Home prices were slightly down in December, the second drop in a row, and big city year-over-year gains remained atop 13 percent, but the rate of price gains is slowing, according to the S&P/Case-Shiller Index.
Meanwhile, consumers did not have anything good to say about the future of the economy in February, but were much more confident in current conditions, as seen in a survey by the Conference Board. That may bode well for consumer activity in coming months, cold weather or not.
Talking about weather, Laura Rosner, U.S. economist at BNP Paribas, says it definitely took a toll on how much people were willing to shell out at the register. And that prompted BNP to lower its outlook for U.S. GDP.
SOUNDBITE: LAURA ROSNER, U.S. ECONOMIST, BNP PARIBAS, (ENGLISH) SPEAKING:
"So we were estimating consumer spending at 2.7 percent at an annualized rate in Q1. And, based on the weak January sales, and the fact that the disruptive weather persisted into February, we actually took that estimate from 2.7 to 2.2. What that did is essentially lower our Q4 over Q4 growth estimate for 2014 by 0.2 percent. And I'd say that's a conservative estimate."
Weather hurt sales at Home Depot, but the company says sales are already bouncing back.
And while winter was a problem for Macy's too, the retailer says it expects consumers to return as temperatures rise.
Shares of Home Depot and Macy's both gaining ground.

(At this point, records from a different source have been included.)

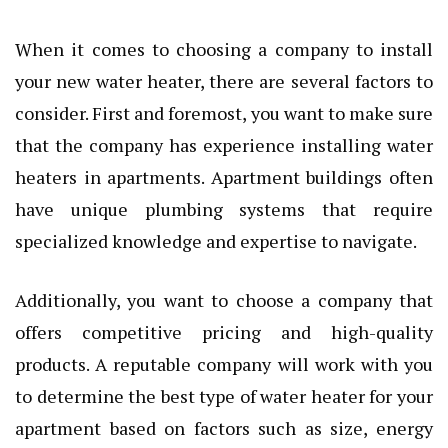
When it comes to choosing a company to install
your new water heater, there are several factors to
consider. First and foremost, you want to make sure
that the company has experience installing water
heaters in apartments. Apartment buildings often
have unique plumbing systems that require
specialized knowledge and expertise to navigate.
Additionally, you want to choose a company that
offers competitive pricing and high-quality
products. A reputable company will work with you
to determine the best type of water heater for your
apartment based on factors such as size, energy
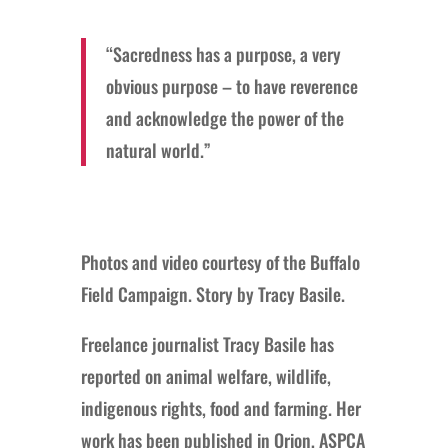
“Sacredness has a purpose, a very
obvious purpose – to have reverence
and acknowledge the power of the
natural world.”
Photos and video courtesy of the Buffalo
Field Campaign. Story by Tracy Basile.
Freelance journalist Tracy Basile has
reported on animal welfare, wildlife,
indigenous rights, food and farming. Her
work has been published in Orion, ASPCA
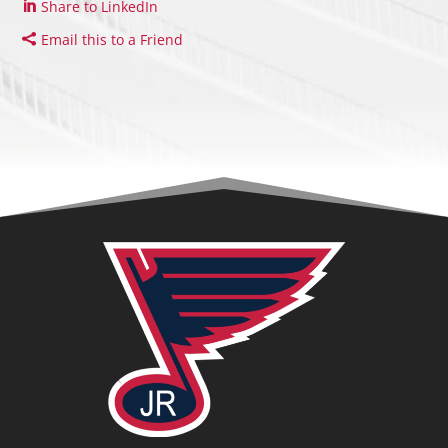
Share to LinkedIn
Email this to a Friend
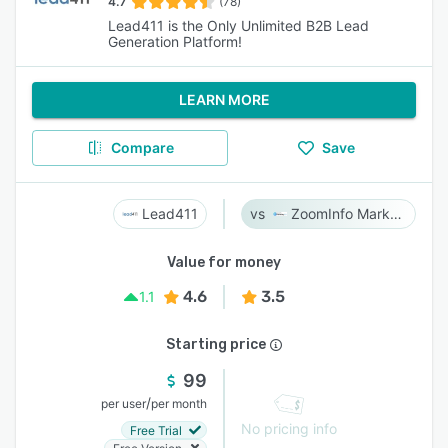
4.7
(78)
Lead411 is the Only Unlimited B2B Lead
Generation Platform!
LEARN MORE
Compare
Save
Lead411
ZoomInfo Marketing
Value for money
4.6
3.5
1.1
Starting price
99
/
per user
per month
No pricing info
Free Trial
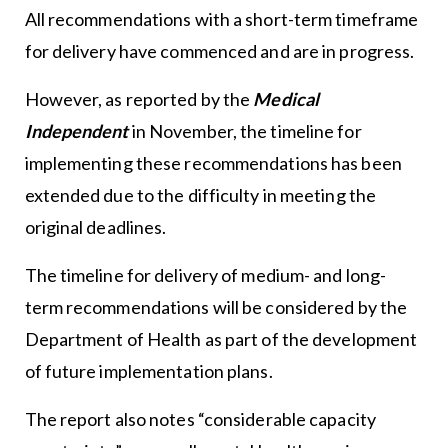
All recommendations with a short-term timeframe
for delivery have commenced and are in progress.
However, as reported by the
Medical
Independent
in November, the timeline for
implementing these recommendations has been
extended due to the difficulty in meeting the
original deadlines.
The timeline for delivery of medium- and long-
term recommendations will be considered by the
Department of Health as part of the development
of future implementation plans.
The report also notes “considerable capacity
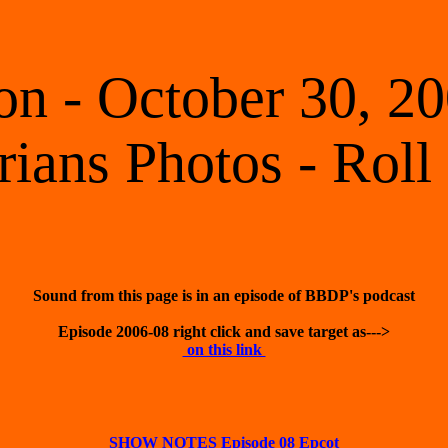
 - October 30, 20
rians Photos - Roll
 on this link 
SHOW NOTES Episode 08 Epcot
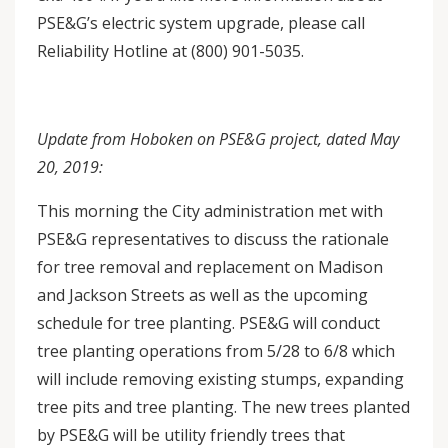
PSE&G’s electric system upgrade, please call
Reliability Hotline at (800) 901-5035.
Update from Hoboken on PSE&G project, dated May
20, 2019:
This morning the City administration met with
PSE&G representatives to discuss the rationale
for tree removal and replacement on Madison
and Jackson Streets as well as the upcoming
schedule for tree planting. PSE&G will conduct
tree planting operations from 5/28 to 6/8 which
will include removing existing stumps, expanding
tree pits and tree planting. The new trees planted
by PSE&G will be utility friendly trees that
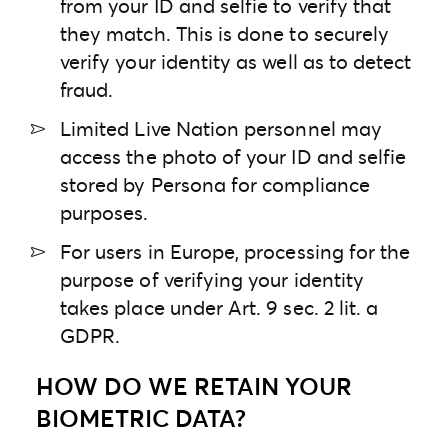
from your ID and selfie to verify that
they match. This is done to securely
verify your identity as well as to detect
fraud.
Limited Live Nation personnel may
access the photo of your ID and selfie
stored by Persona for compliance
purposes.
For users in Europe, processing for the
purpose of verifying your identity
takes place under Art. 9 sec. 2 lit. a
GDPR.
HOW DO WE RETAIN YOUR
BIOMETRIC DATA?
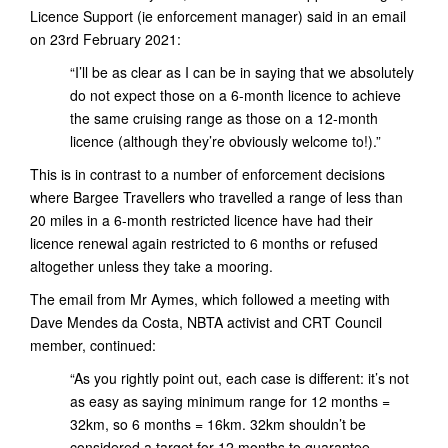
Licence Support (ie enforcement manager) said in an email
on 23rd February 2021:
“I’ll be as clear as I can be in saying that we absolutely
do not expect those on a 6-month licence to achieve
the same cruising range as those on a 12-month
licence (although they’re obviously welcome to!).”
This is in contrast to a number of enforcement decisions
where Bargee Travellers who travelled a range of less than
20 miles in a 6-month restricted licence have had their
licence renewal again restricted to 6 months or refused
altogether unless they take a mooring.
The email from Mr Aymes, which followed a meeting with
Dave Mendes da Costa, NBTA activist and CRT Council
member, continued:
“As you rightly point out, each case is different: it’s not
as easy as saying minimum range for 12 months =
32km, so 6 months = 16km. 32km shouldn’t be
considered a target for 12 months to guarantee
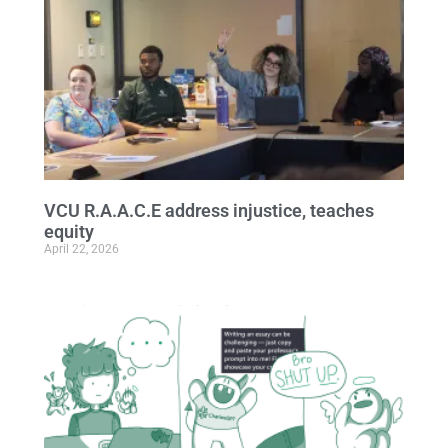
VCU R.A.A.C.E address injustice, teaches
equity
April 22, 2026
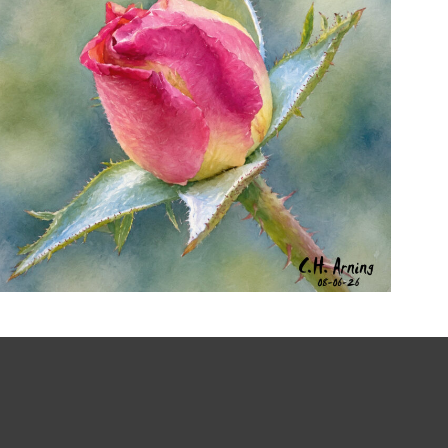
MORNING ROSE
,
,
,
August 6, 2026
2026
August 2026
Nature
Chuck Arning
Picture A Day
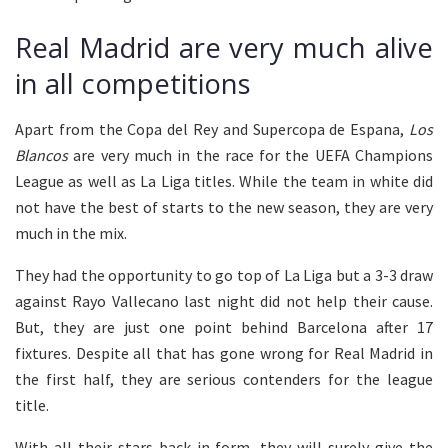
Real Madrid are very much alive
in all competitions
Apart from the Copa del Rey and Supercopa de Espana,
Los
Blancos
are very much in the race for the UEFA Champions
League as well as La Liga titles. While the team in white did
not have the best of starts to the new season, they are very
much in the mix.
They had the opportunity to go top of La Liga but a 3-3 draw
against Rayo Vallecano last night did not help their cause.
But, they are just one point behind Barcelona after 17
fixtures. Despite all that has gone wrong for Real Madrid in
the first half, they are serious contenders for the league
title.
With all their stars back in form, they will surely give the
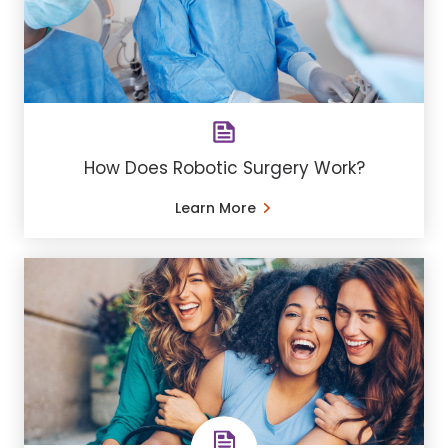
How Does Robotic Surgery Work?
Learn More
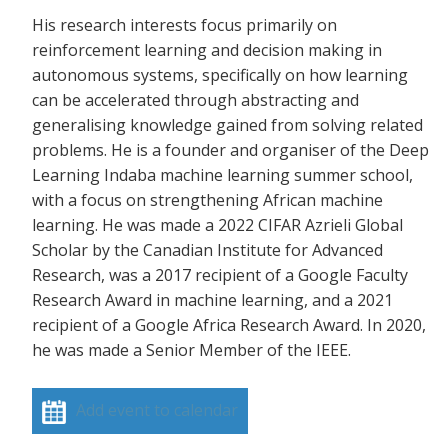
His research interests focus primarily on
reinforcement learning and decision making in
autonomous systems, specifically on how learning
can be accelerated through abstracting and
generalising knowledge gained from solving related
problems. He is a founder and organiser of the Deep
Learning Indaba machine learning summer school,
with a focus on strengthening African machine
learning. He was made a 2022 CIFAR Azrieli Global
Scholar by the Canadian Institute for Advanced
Research, was a 2017 recipient of a Google Faculty
Research Award in machine learning, and a 2021
recipient of a Google Africa Research Award. In 2020,
he was made a Senior Member of the IEEE.
Add event to calendar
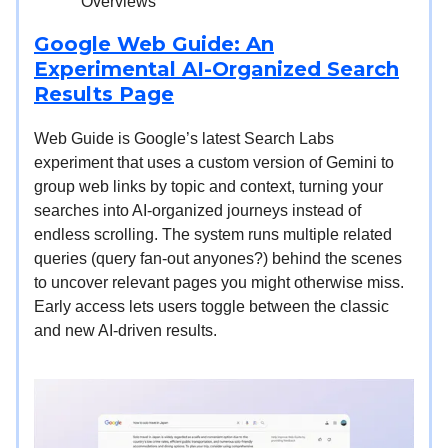
Overviews
Google Web Guide: An
Experimental AI-Organized Search
Results Page
Web Guide is Google’s latest Search Labs
experiment that uses a custom version of Gemini to
group web links by topic and context, turning your
searches into AI-organized journeys instead of
endless scrolling. The system runs multiple related
queries (query fan-out anyones?) behind the scenes
to uncover relevant pages you might otherwise miss.
Early access lets users toggle between the classic
and new AI-driven results.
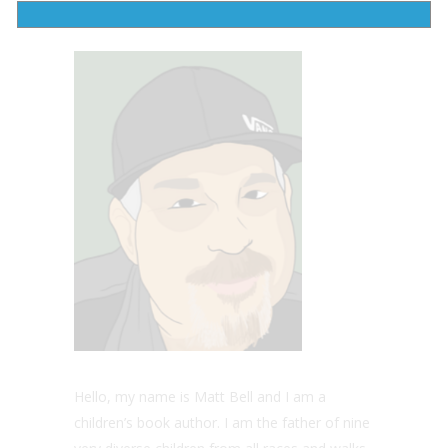
peace is attained and freedom is recovered.
Hello, my name is Matt Bell and I am a
children’s book author. I am the father of nine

In other corporate news: JPMorgan Chase, the largest U.S. bank, is cutting 5,000 net jobs this year, mostly in the home loan, branch and credit-card units. The bank is also trimming its 2014 profit target.
Tesla Model S is the Consumer Reports' top auto pick for 2014. Ford slipped to its lowest ranking since CEO Alan Mulally took the reins in September 2006. Shares of Tesla surging to a record high.
In Europe, mining shares pulled the market down on worries about the impact of slower growth in China.